[Electronic design files]

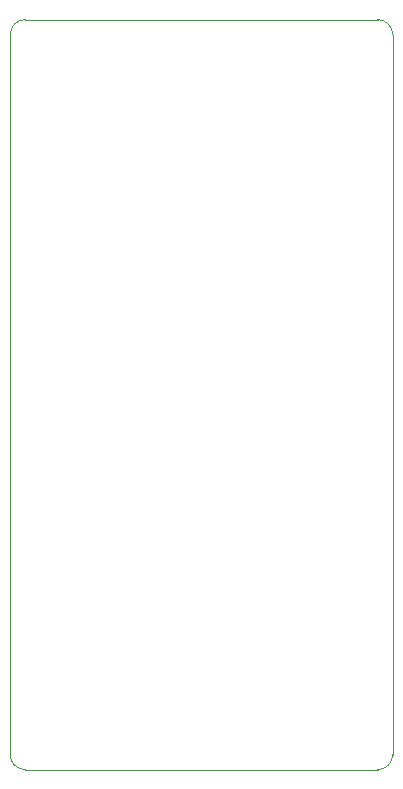
<source format=gbr>
%TF.GenerationSoftware,KiCad,Pcbnew,7.0.10-7.0.10~ubuntu22.04.1*%
%TF.CreationDate,2024-03-28T15:08:32-05:00*%
%TF.ProjectId,IIoT_Sensor,49496f54-5f53-4656-9e73-6f722e6b6963,1.0*%
%TF.SameCoordinates,Original*%
%TF.FileFunction,Profile,NP*%
%FSLAX46Y46*%
G04 Gerber Fmt 4.6, Leading zero omitted, Abs format (unit mm)*
G04 Created by KiCad (PCBNEW 7.0.10-7.0.10~ubuntu22.04.1) date 2024-03-28 15:08:32*
%MOMM*%
%LPD*%
G01*
G04 APERTURE LIST*
%TA.AperFunction,Profile*%
%ADD10C,0.100000*%
%TD*%
G04 APERTURE END LIST*
D10*
X146050000Y-51435000D02*
G75*
G03*
X144780000Y-52705000I0J-1270000D01*
G01*
X144780000Y-113665000D02*
X144780000Y-52705000D01*
X175895000Y-114935000D02*
X146050000Y-114935000D01*
X177165000Y-52705000D02*
G75*
G03*
X175895000Y-51435000I-1270000J0D01*
G01*
X175895000Y-114935000D02*
G75*
G03*
X177165000Y-113665000I0J1270000D01*
G01*
X144780000Y-113665000D02*
G75*
G03*
X146050000Y-114935000I1270000J0D01*
G01*
X177165000Y-52705000D02*
X177165000Y-113665000D01*
X146050000Y-51435000D02*
X175895000Y-51435000D01*
M02*

</source>
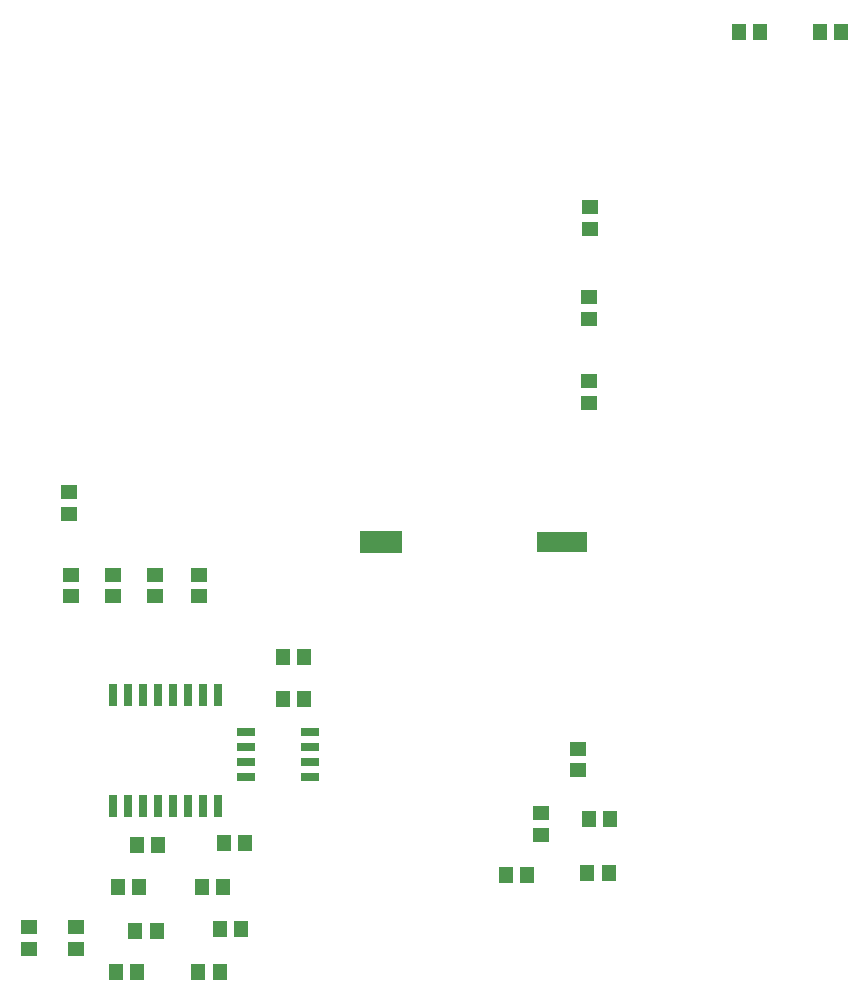
<source format=gbr>
%TF.GenerationSoftware,Altium Limited,Altium Designer,24.3.1 (35)*%
G04 Layer_Color=8421504*
%FSLAX25Y25*%
%MOIN*%
%TF.SameCoordinates,1C50E6C9-DA4A-4B26-87AC-B265A0C711DB*%
%TF.FilePolarity,Positive*%
%TF.FileFunction,Paste,Top*%
%TF.Part,Single*%
G01*
G75*
%TA.AperFunction,SMDPad,CuDef*%
%ADD10R,0.05709X0.04528*%
%ADD11R,0.04528X0.05709*%
%ADD12R,0.13858X0.07362*%
%ADD13R,0.17008X0.07165*%
%ADD14R,0.05906X0.02559*%
%ADD15R,0.02559X0.07579*%
D10*
X55000Y411543D02*
D03*
Y404457D02*
D03*
X199500Y476043D02*
D03*
Y468957D02*
D03*
X199970Y526957D02*
D03*
Y534043D02*
D03*
X199500Y496957D02*
D03*
Y504043D02*
D03*
X196000Y346500D02*
D03*
Y353587D02*
D03*
X183500Y332000D02*
D03*
Y324913D02*
D03*
X13000Y286957D02*
D03*
Y294043D02*
D03*
X28500Y286957D02*
D03*
Y294043D02*
D03*
X41007Y411543D02*
D03*
Y404457D02*
D03*
X26099Y439000D02*
D03*
Y431913D02*
D03*
X69500Y404457D02*
D03*
Y411543D02*
D03*
X27000D02*
D03*
Y404457D02*
D03*
D11*
X256543Y592500D02*
D03*
X249457D02*
D03*
X276457D02*
D03*
X283543D02*
D03*
X76500Y279000D02*
D03*
X69413D02*
D03*
X206087Y312000D02*
D03*
X199000D02*
D03*
X206543Y330000D02*
D03*
X199457D02*
D03*
X179043Y311500D02*
D03*
X171957D02*
D03*
X77543Y307500D02*
D03*
X70457D02*
D03*
X49543D02*
D03*
X42457D02*
D03*
X55500Y292993D02*
D03*
X48413D02*
D03*
X77957Y322000D02*
D03*
X85043D02*
D03*
X83543Y293500D02*
D03*
X76457D02*
D03*
X49043Y279000D02*
D03*
X41957D02*
D03*
X48957Y321500D02*
D03*
X56043D02*
D03*
X97457Y370000D02*
D03*
X104543D02*
D03*
X97457Y384310D02*
D03*
X104543D02*
D03*
D12*
X130166Y422500D02*
D03*
D13*
X190639D02*
D03*
D14*
X85370Y359275D02*
D03*
Y354275D02*
D03*
Y349275D02*
D03*
Y344275D02*
D03*
X106630D02*
D03*
Y349275D02*
D03*
Y354275D02*
D03*
Y359275D02*
D03*
D15*
X41076Y371551D02*
D03*
X46076D02*
D03*
X51076D02*
D03*
X56076D02*
D03*
X61076D02*
D03*
X66076D02*
D03*
X71076D02*
D03*
X76076D02*
D03*
Y334449D02*
D03*
X71076D02*
D03*
X66076D02*
D03*
X61076D02*
D03*
X56076D02*
D03*
X51076D02*
D03*
X46076D02*
D03*
X41076D02*
D03*
%TF.MD5,3f692ccc27d791d5b11d504738ce1df5*%
M02*

</source>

• Problem requirements: Search term "LIST": return each line of the data that contains it.

• Solution for this exercise:
G04 APERTURE LIST*
G04 APERTURE END LIST*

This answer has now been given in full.